4 KAR 1:030. Rollovers and transfers to other plans.

 

      RELATES TO: KRS 6.525, 6.515, 21.370, 21.460, 21.540, 26 U.S.C. 401(a)(31), 402(c), 403(a), (b), 408, 408A, and 457(b).

      STATUTORY AUTHORITY: KRS 21.540

      NECESSITY, FUNCTION, AND CONFORMITY: KRS 21.540(2) authorizes the board of trustees of the Judicial Form Retirement System to promulgate administrative regulations, with retroactive effect if required by federal law, to conform the Kentucky Judicial Retirement Plan and the Kentucky Legislators Retirement Plan with federal law and to meet the qualification requirements under 26 U.S.C. 401(a). This administrative regulation establishes what constitutes eligible rollover distributions, eligible retirement plans, distributions, distributees, and direct rollovers for purposes of compliance with 26 U.S.C. 401(a).

 

      Section 1. Definition. "Plan" means the Kentucky Judicial Retirement Plan and the Kentucky Legislators Retirement Plan.

 

      Section 2. Effective January 1, 1993, "eligible rollover distribution" shall include any distribution of all or any portion of the balance to the credit of the distributee, except:

      (1) A distribution that is one (1) of a series of substantially equal periodic payments made at least annually:

      (a) For the life or life expectancy of the distributee and the distributees beneficiary;

      (b) For the joint lives or joint life expectancy of the distributee and the distributees beneficiary; or

      (c) For a specified period of ten (10) years or more;

      (2) Any distribution to the extent that the distribution shall be required pursuant to 26 U.S.C. 401(a)(9), except as provided in Section 3 of this administrative regulation;

      (3) The portion of any distribution that is not includable in gross income; or

      (4) Any other distribution that is reasonably expected to total less than $200 during the year.

 

      Section 3. (1) Effective January 1, 2002, a portion of a distribution shall not fail to be an eligible rollover distribution merely because the portion consists of after-tax employee contributions that are not includable in gross income. This portion may be transferred:

      (a) Only to:

      1. An individual retirement account or annuity described in 26 U.S.C. 408(a) or (b);

      2. A qualified defined contribution plan described in 26 U.S.C. 401(a);

      3. On or after January 1, 2007, a qualified defined benefit plan described in 26 U.S.C. 401(a); or

      4. An annuity contract described in 26 U.S.C. 403(b); and

      (b) To an account or plan provided for in paragraphs (a)2. to 4. of this subsection that agrees to separately account for amounts so transferred, and earnings on those amounts, including separately accounting for the portion of the distribution:

      1. That is includable in gross income; and

      2. That is not so includable.

      (2) Effective January 1, 1993, "eligible retirement plan" shall include any of the following that accepts the distributees eligible rollover distribution:

      (a) An individual retirement account described in 26 U.S.C. 408(a);

      (b) An individual retirement annuity described in 26 U.S.C. 408(b);

      (c) An annuity plan described in 26 U.S.C. 403(a);

      (d) A qualified trust described in 26 U.S.C. 401(a);

      (e) Effective January 1, 2002, an annuity contract described in 26 U.S.C. 403(b);

      (f) Effective January 1, 2002, a plan eligible under 26 U.S.C. 457(b) that is maintained by a state, political subdivision of a state, or any agency or instrumentality of a state or a political subdivision of a state that agrees to separately account for amounts transferred into that plan from the Plan; or

      (g) Effective January 1, 2008, a Roth IRA described in 26 U.S.C. 408A.

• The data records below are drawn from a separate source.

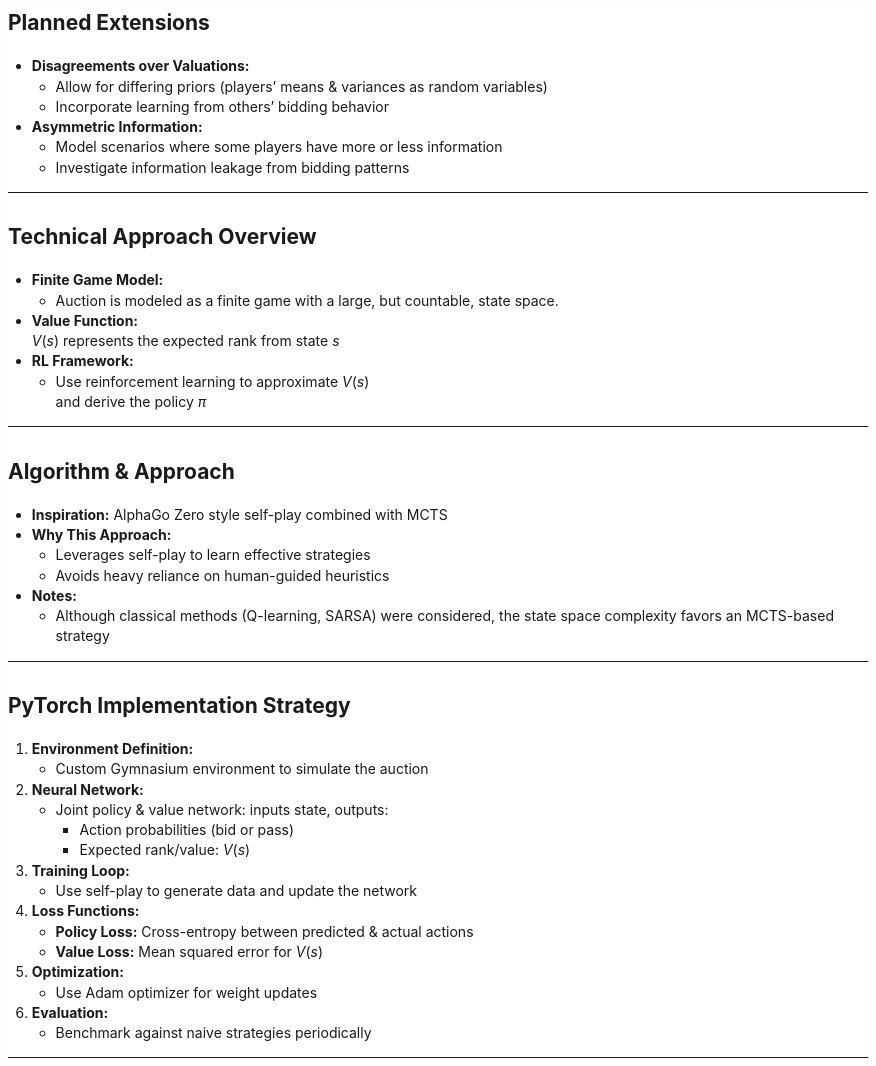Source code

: 
## Planned Extensions

- **Disagreements over Valuations:**
  - Allow for differing priors (players’ means & variances as random variables)
  - Incorporate learning from others’ bidding behavior
- **Asymmetric Information:**
  - Model scenarios where some players have more or less information
  - Investigate information leakage from bidding patterns

---

## Technical Approach Overview

- **Finite Game Model:**  
  - Auction is modeled as a finite game with a large, but countable, state space.
- **Value Function:**  
  $V(s)$  represents the expected rank from state $s$
- **RL Framework:**  
  - Use reinforcement learning to approximate $V(s)$  
  and derive the policy $\pi$

---

## Algorithm & Approach

- **Inspiration:** AlphaGo Zero style self-play combined with MCTS
- **Why This Approach:**
  - Leverages self-play to learn effective strategies
  - Avoids heavy reliance on human-guided heuristics
- **Notes:**
  - Although classical methods (Q-learning, SARSA) were considered, the state space complexity favors an MCTS-based strategy

---

## PyTorch Implementation Strategy

1. **Environment Definition:**
   - Custom Gymnasium environment to simulate the auction
2. **Neural Network:**
   - Joint policy & value network: inputs state, outputs:
     - Action probabilities (bid or pass)
     - Expected rank/value: $V(s)$
3. **Training Loop:**
   - Use self-play to generate data and update the network
4. **Loss Functions:**
   - **Policy Loss:** Cross-entropy between predicted & actual actions
   - **Value Loss:** Mean squared error for $V(s)$
5. **Optimization:**
   - Use Adam optimizer for weight updates
6. **Evaluation:**
   - Benchmark against naive strategies periodically

---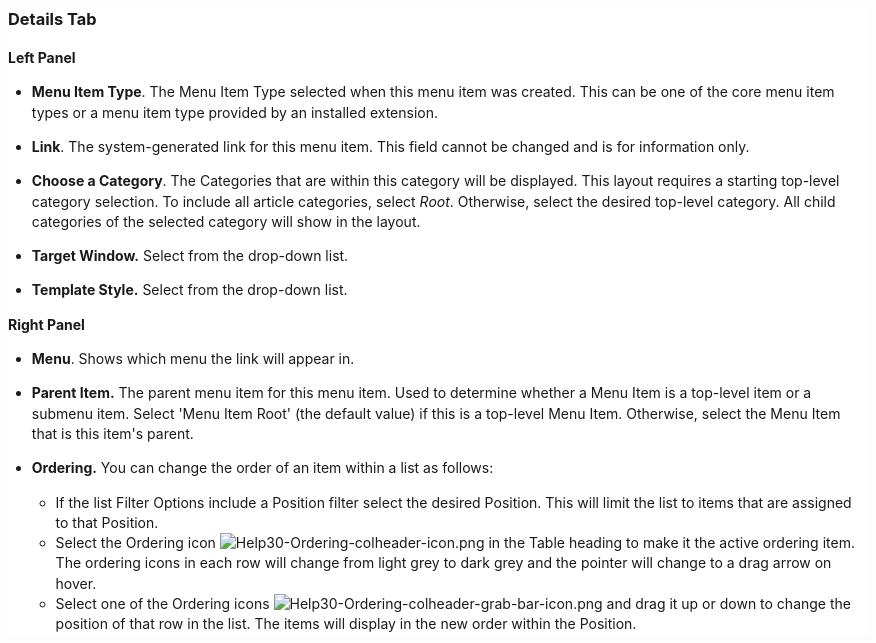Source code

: ### Details Tab

**Left Panel**

- **Menu Item Type**. The Menu Item Type selected when this menu item
  was created. This can be one of the core menu item types or a menu
  item type provided by an installed extension.



- **Link**. The system-generated link for this menu item. This field
  cannot be changed and is for information only.



- **Choose a Category**. The Categories that are within this category
  will be displayed. This layout requires a starting top-level category
  selection. To include all article categories, select *Root*.
  Otherwise, select the desired top-level category. All child categories
  of the selected category will show in the layout.



- **Target Window.** Select from the drop-down list.



- **Template Style.** Select from the drop-down list.

**Right Panel**

- **Menu**. Shows which menu the link will appear in.



- **Parent Item.** The parent menu item for this menu item. Used to
  determine whether a Menu Item is a top-level item or a submenu item.
  Select 'Menu Item Root' (the default value) if this is a top-level
  Menu Item. Otherwise, select the Menu Item that is this item's parent.



- **Ordering.** You can change the order of an item within a list as
  follows:
  - If the list Filter Options include a Position filter select the
    desired Position. This will limit the list to items that are
    assigned to that Position.
  - Select the Ordering icon <img
    src="https://docs.joomla.org/images/e/ee/Help30-Ordering-colheader-icon.png"
    decoding="async" data-file-width="12" data-file-height="23" width="12"
    height="23" alt="Help30-Ordering-colheader-icon.png" /> in the Table
    heading to make it the active ordering item. The ordering icons in
    each row will change from light grey to dark grey and the pointer
    will change to a drag arrow on hover.
  - Select one of the Ordering icons <img
    src="https://docs.joomla.org/images/8/87/Help30-Ordering-colheader-grab-bar-icon.png"
    decoding="async" data-file-width="10" data-file-height="21" width="10"
    height="21" alt="Help30-Ordering-colheader-grab-bar-icon.png" /> and
    drag it up or down to change the position of that row in the list.
    The items will display in the new order within the Position.
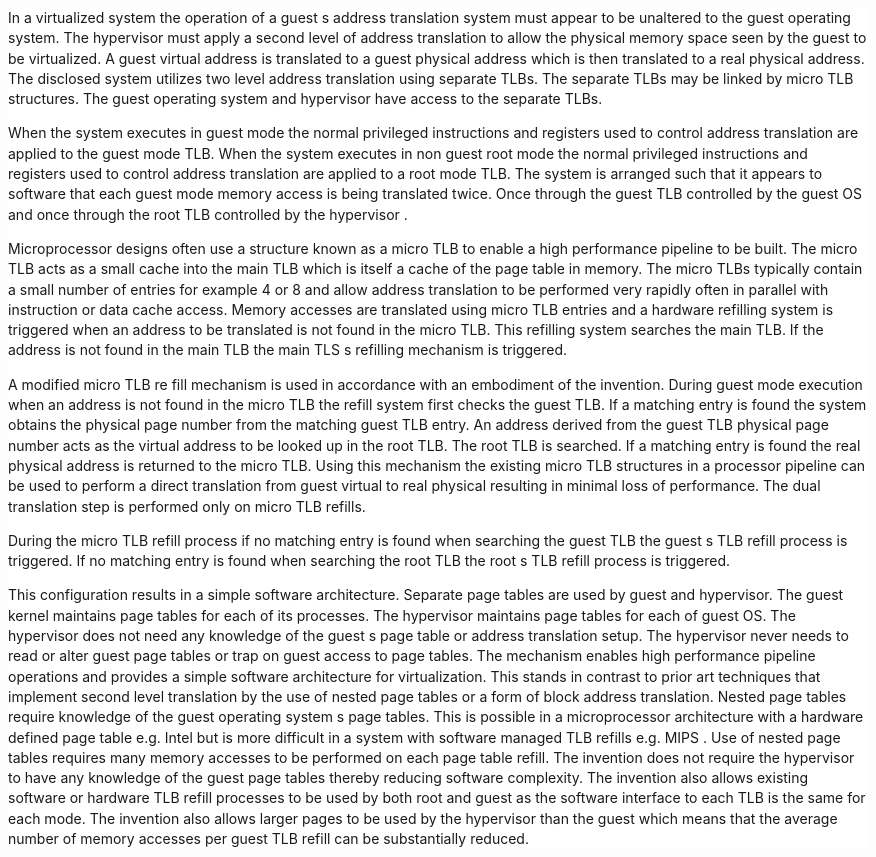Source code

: In a virtualized system the operation of a guest s address translation system must appear to be unaltered to the guest operating system. The hypervisor must apply a second level of address translation to allow the physical memory space seen by the guest to be virtualized. A guest virtual address is translated to a guest physical address which is then translated to a real physical address. The disclosed system utilizes two level address translation using separate TLBs. The separate TLBs may be linked by micro TLB structures. The guest operating system and hypervisor have access to the separate TLBs.

When the system executes in guest mode the normal privileged instructions and registers used to control address translation are applied to the guest mode TLB. When the system executes in non guest root mode the normal privileged instructions and registers used to control address translation are applied to a root mode TLB. The system is arranged such that it appears to software that each guest mode memory access is being translated twice. Once through the guest TLB controlled by the guest OS and once through the root TLB controlled by the hypervisor .

Microprocessor designs often use a structure known as a micro TLB to enable a high performance pipeline to be built. The micro TLB acts as a small cache into the main TLB which is itself a cache of the page table in memory. The micro TLBs typically contain a small number of entries for example 4 or 8 and allow address translation to be performed very rapidly often in parallel with instruction or data cache access. Memory accesses are translated using micro TLB entries and a hardware refilling system is triggered when an address to be translated is not found in the micro TLB. This refilling system searches the main TLB. If the address is not found in the main TLB the main TLS s refilling mechanism is triggered.

A modified micro TLB re fill mechanism is used in accordance with an embodiment of the invention. During guest mode execution when an address is not found in the micro TLB the refill system first checks the guest TLB. If a matching entry is found the system obtains the physical page number from the matching guest TLB entry. An address derived from the guest TLB physical page number acts as the virtual address to be looked up in the root TLB. The root TLB is searched. If a matching entry is found the real physical address is returned to the micro TLB. Using this mechanism the existing micro TLB structures in a processor pipeline can be used to perform a direct translation from guest virtual to real physical resulting in minimal loss of performance. The dual translation step is performed only on micro TLB refills.

During the micro TLB refill process if no matching entry is found when searching the guest TLB the guest s TLB refill process is triggered. If no matching entry is found when searching the root TLB the root s TLB refill process is triggered.

This configuration results in a simple software architecture. Separate page tables are used by guest and hypervisor. The guest kernel maintains page tables for each of its processes. The hypervisor maintains page tables for each of guest OS. The hypervisor does not need any knowledge of the guest s page table or address translation setup. The hypervisor never needs to read or alter guest page tables or trap on guest access to page tables. The mechanism enables high performance pipeline operations and provides a simple software architecture for virtualization. This stands in contrast to prior art techniques that implement second level translation by the use of nested page tables or a form of block address translation. Nested page tables require knowledge of the guest operating system s page tables. This is possible in a microprocessor architecture with a hardware defined page table e.g. Intel but is more difficult in a system with software managed TLB refills e.g. MIPS . Use of nested page tables requires many memory accesses to be performed on each page table refill. The invention does not require the hypervisor to have any knowledge of the guest page tables thereby reducing software complexity. The invention also allows existing software or hardware TLB refill processes to be used by both root and guest as the software interface to each TLB is the same for each mode. The invention also allows larger pages to be used by the hypervisor than the guest which means that the average number of memory accesses per guest TLB refill can be substantially reduced.
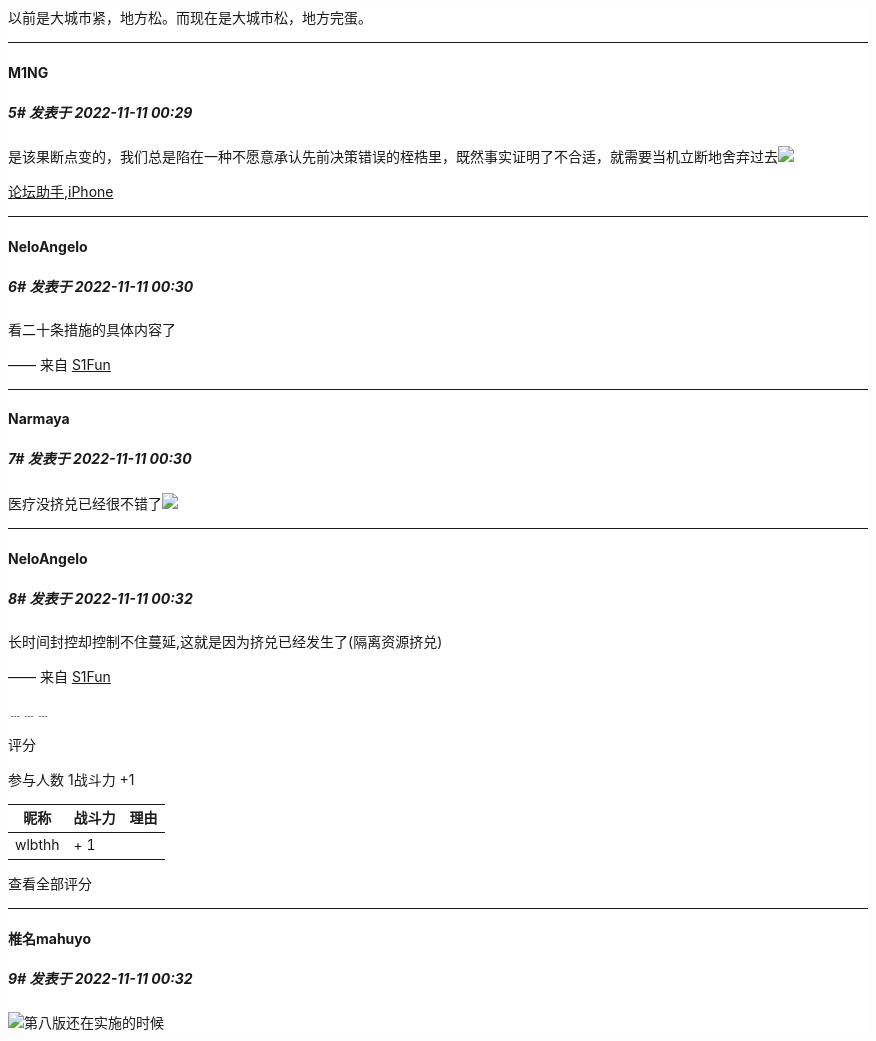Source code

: 以前是大城市紧，地方松。而现在是大城市松，地方完蛋。

*****

####  M1NG  
##### 5#       发表于 2022-11-11 00:29

是该果断点变的，我们总是陷在一种不愿意承认先前决策错误的桎梏里，既然事实证明了不合适，就需要当机立断地舍弃过去<img src="https://static.saraba1st.com/image/smiley/face2017/009.gif" referrerpolicy="no-referrer">

[论坛助手,iPhone](https://bbs.saraba1st.com/2b/forum.php?mod=viewthread&amp;tid=2029836)

*****

####  NeloAngelo  
##### 6#       发表于 2022-11-11 00:30

看二十条措施的具体内容了

—— 来自 [S1Fun](https://s1fun.koalcat.com)

*****

####  Narmaya  
##### 7#       发表于 2022-11-11 00:30

医疗没挤兑已经很不错了<img src="https://static.saraba1st.com/image/smiley/face2017/037.png" referrerpolicy="no-referrer">

*****

####  NeloAngelo  
##### 8#       发表于 2022-11-11 00:32

长时间封控却控制不住蔓延,这就是因为挤兑已经发生了(隔离资源挤兑)

—— 来自 [S1Fun](https://s1fun.koalcat.com)

﹍﹍﹍

评分

 参与人数 1战斗力 +1

|昵称|战斗力|理由|
|----|---|---|
| wlbthh| + 1||

查看全部评分

*****

####  椎名mahuyo  
##### 9#       发表于 2022-11-11 00:32

<img src="https://static.saraba1st.com/image/smiley/face2017/009.gif" referrerpolicy="no-referrer">第八版还在实施的时候

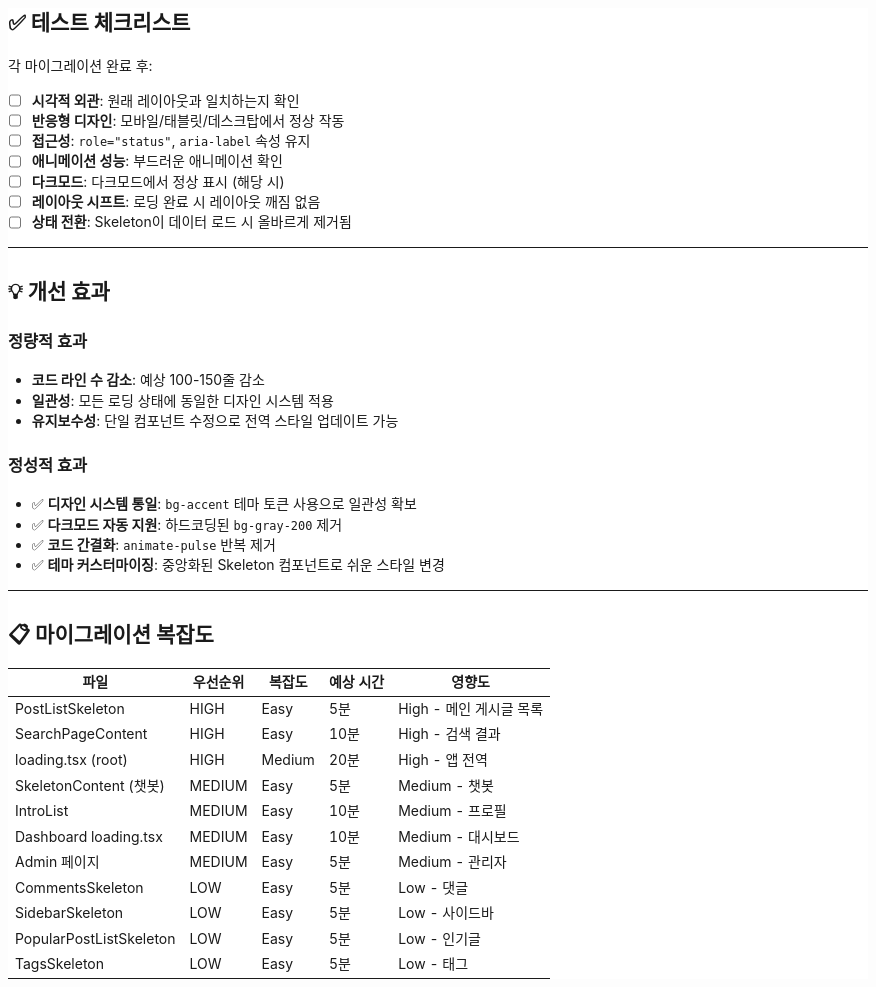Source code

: ## ✅ 테스트 체크리스트

각 마이그레이션 완료 후:

- [ ] **시각적 외관**: 원래 레이아웃과 일치하는지 확인
- [ ] **반응형 디자인**: 모바일/태블릿/데스크탑에서 정상 작동
- [ ] **접근성**: `role="status"`, `aria-label` 속성 유지
- [ ] **애니메이션 성능**: 부드러운 애니메이션 확인
- [ ] **다크모드**: 다크모드에서 정상 표시 (해당 시)
- [ ] **레이아웃 시프트**: 로딩 완료 시 레이아웃 깨짐 없음
- [ ] **상태 전환**: Skeleton이 데이터 로드 시 올바르게 제거됨

---

## 💡 개선 효과

### 정량적 효과
- **코드 라인 수 감소**: 예상 100-150줄 감소
- **일관성**: 모든 로딩 상태에 동일한 디자인 시스템 적용
- **유지보수성**: 단일 컴포넌트 수정으로 전역 스타일 업데이트 가능

### 정성적 효과
- ✅ **디자인 시스템 통일**: `bg-accent` 테마 토큰 사용으로 일관성 확보
- ✅ **다크모드 자동 지원**: 하드코딩된 `bg-gray-200` 제거
- ✅ **코드 간결화**: `animate-pulse` 반복 제거
- ✅ **테마 커스터마이징**: 중앙화된 Skeleton 컴포넌트로 쉬운 스타일 변경

---

## 📋 마이그레이션 복잡도

| 파일 | 우선순위 | 복잡도 | 예상 시간 | 영향도 |
|------|----------|--------|-----------|--------|
| PostListSkeleton | HIGH | Easy | 5분 | High - 메인 게시글 목록 |
| SearchPageContent | HIGH | Easy | 10분 | High - 검색 결과 |
| loading.tsx (root) | HIGH | Medium | 20분 | High - 앱 전역 |
| SkeletonContent (챗봇) | MEDIUM | Easy | 5분 | Medium - 챗봇 |
| IntroList | MEDIUM | Easy | 10분 | Medium - 프로필 |
| Dashboard loading.tsx | MEDIUM | Easy | 10분 | Medium - 대시보드 |
| Admin 페이지 | MEDIUM | Easy | 5분 | Medium - 관리자 |
| CommentsSkeleton | LOW | Easy | 5분 | Low - 댓글 |
| SidebarSkeleton | LOW | Easy | 5분 | Low - 사이드바 |
| PopularPostListSkeleton | LOW | Easy | 5분 | Low - 인기글 |
| TagsSkeleton | LOW | Easy | 5분 | Low - 태그 |
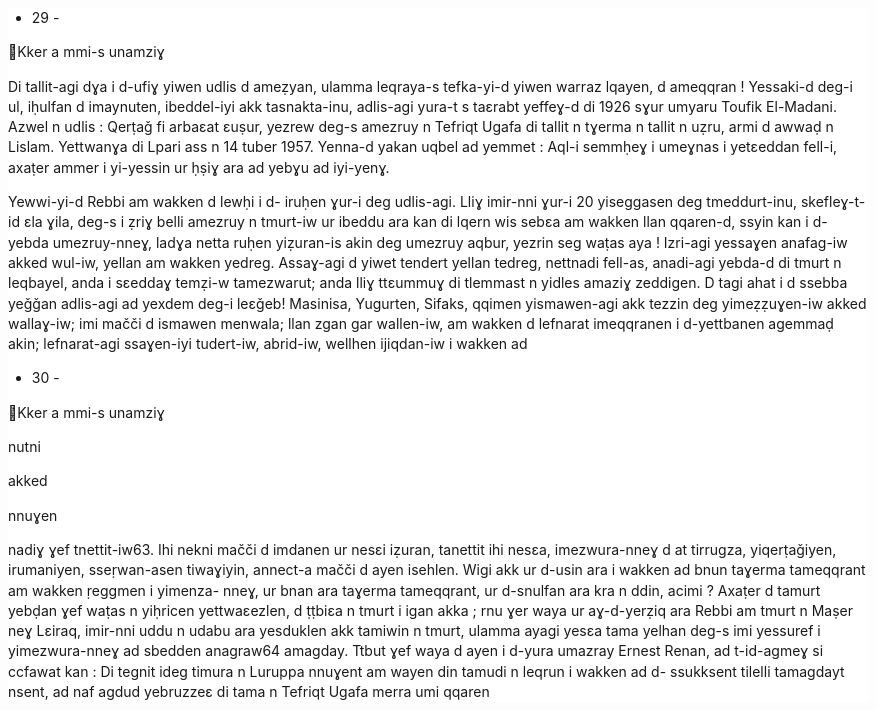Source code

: 
- 29 - 

Kker a mmi-s unamziɣ 

Di  tallit-agi  dɣa  i  d-ufiɣ  yiwen  udlis  d  ameẓyan, 
ulamma  leqraya-s  tefka-yi-d  yiwen  warraz  lqayen,  d 
ameqqran  !  Yessaki-d  deg-i  ul,  iḥulfan  d  imaynuten, 
ibeddel-iyi akk tasnakta-inu, adlis-agi yura-t s taɛrabt 
yeffeɣ-d  di  1926  sɣur  umyaru  Toufik  El-Madani. 
Azwel n udlis : Qerṭaǧ fi arbaɛat ɛuṣur, yezrew deg-s 
amezruy  n  Tefriqt  Ugafa  di  tallit  n  tɣerma  n  tallit  n 
uẓru, armi d awwaḍ n Lislam. Yettwanɣa di Lpari ass 
n  14  tuber  1957.  Yenna-d  yakan  uqbel  ad  yemmet  : 
Aql-i  semmḥeɣ  i  umeɣnas  i  yetɛeddan  fell-i,  axaṭer 
ammer i yi-yessin ur ḥṣiɣ ara ad yebɣu ad iyi-yenɣ. 

Yewwi-yi-d  Rebbi  am  wakken  d  lewḥi  i  d-
iruḥen  ɣur-i  deg  udlis-agi.  Lliɣ  imir-nni  ɣur-i  20 
yiseggasen  deg  tmeddurt-inu,  skefleɣ-t-id  ɛla  ɣila, 
deg-s  i  ẓriɣ  belli  amezruy  n  tmurt-iw  ur  ibeddu  ara 
kan di lqern wis sebɛa am wakken llan qqaren-d, ssyin 
kan  i  d-yebda  umezruy-nneɣ,  ladɣa  netta  ruḥen 
yiẓuran-is  akin  deg  umezruy  aqbur,  yezrin  seg  waṭas 
aya  !  Izri-agi  yessaɣen  anafag-iw  akked  wul-iw, 
yellan  am  wakken  yedreg.  Assaɣ-agi  d  yiwet  tendert 
yellan  tedreg,  nettnadi  fell-as,  anadi-agi  yebda-d  di 
tmurt n leqbayel, anda i sɛeddaɣ temẓi-w tamezwarut; 
anda  lliɣ  ttɛummuɣ  di  tlemmast  n  yidles  amaziɣ 
zeddigen.  D  tagi  ahat  i  d  ssebba  yeǧǧan  adlis-agi  ad 
yexdem  deg-i  leɛǧeb!  Masinisa,  Yugurten,  Sifaks, 
qqimen yismawen-agi akk tezzin deg yimeẓẓuɣen-iw 
akked wallaɣ-iw; imi mačči d ismawen menwala; llan 
zgan gar wallen-iw, am wakken d lefnarat imeqqranen 
i  d-yettbanen  agemmaḍ  akin;  lefnarat-agi  ssaɣen-iyi 
tudert-iw,  abrid-iw,  wellhen  ijiqdan-iw  i  wakken  ad 

 
- 30 - 

Kker a mmi-s unamziɣ 

nutni 

akked 

nnuɣen 

nadiɣ  ɣef  tnettit-iw63.  Ihi  nekni  mačči  d  imdanen  ur 
nesɛi  iẓuran,  tanettit  ihi  nesɛa,  imezwura-nneɣ  d  at 
tirrugza, 
yiqerṭaǧiyen, 
irumaniyen, sseṛwan-asen tiwaɣiyin, annect-a mačči d 
ayen isehlen. Wigi akk ur d-usin ara i wakken ad bnun 
taɣerma  tameqqrant  am  wakken  ṛeggmen  i  yimenza-
nneɣ,  ur  bnan  ara  taɣerma  tameqqrant,  ur  d-snulfan 
ara  kra  n  ddin,  acimi  ?  Axaṭer  d  tamurt  yebḍan  ɣef 
waṭas n yiḥricen yettwaɛezlen, d ṭṭbiɛa n tmurt i igan 
akka  ;  rnu  ɣer  waya  ur  aɣ-d-yerẓiq  ara  Rebbi  am 
tmurt n Maṣer neɣ Lɛiraq, imir-nni uddu n udabu ara 
yesduklen  akk  tamiwin  n  tmurt,  ulamma  ayagi  yesɛa 
tama yelhan deg-s imi yessuref i yimezwura-nneɣ ad 
sbedden anagraw64 amagday. Ttbut ɣef waya d ayen i 
d-yura  umazray  Ernest  Renan,  ad  t-id-agmeɣ  si 
ccfawat kan : Di tegnit ideg timura n Luruppa nnuɣent 
am  wayen  din  tamudi  n  leqrun  i  wakken  ad  d-
ssukksent  tilelli  tamagdayt  nsent,  ad  naf  agdud 
yebruzzeɛ di tama n Tefriqt Ugafa merra umi qqaren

      (3)(a) To be considered a distributee, a person shall be:

      1. A member; or

      2. Effective July 1, 2010, a nonspouse beneficiary who is a designated beneficiary as defined by 26 U.S.C. 401(a)(9)(E).

      a. A nonspouse beneficiary shall rollover the distribution only to an individual retirement account or individual retirement annuity established for the purpose of receiving the distribution; and

      b. The account or annuity shall be treated as an "inherited" individual retirement account or annuity.

      (b) "Direct rollover" shall include a payment by the plan to the eligible retirement plan specified by the distributee. (37 Ky.R. 875; eff. 12-3-2010.)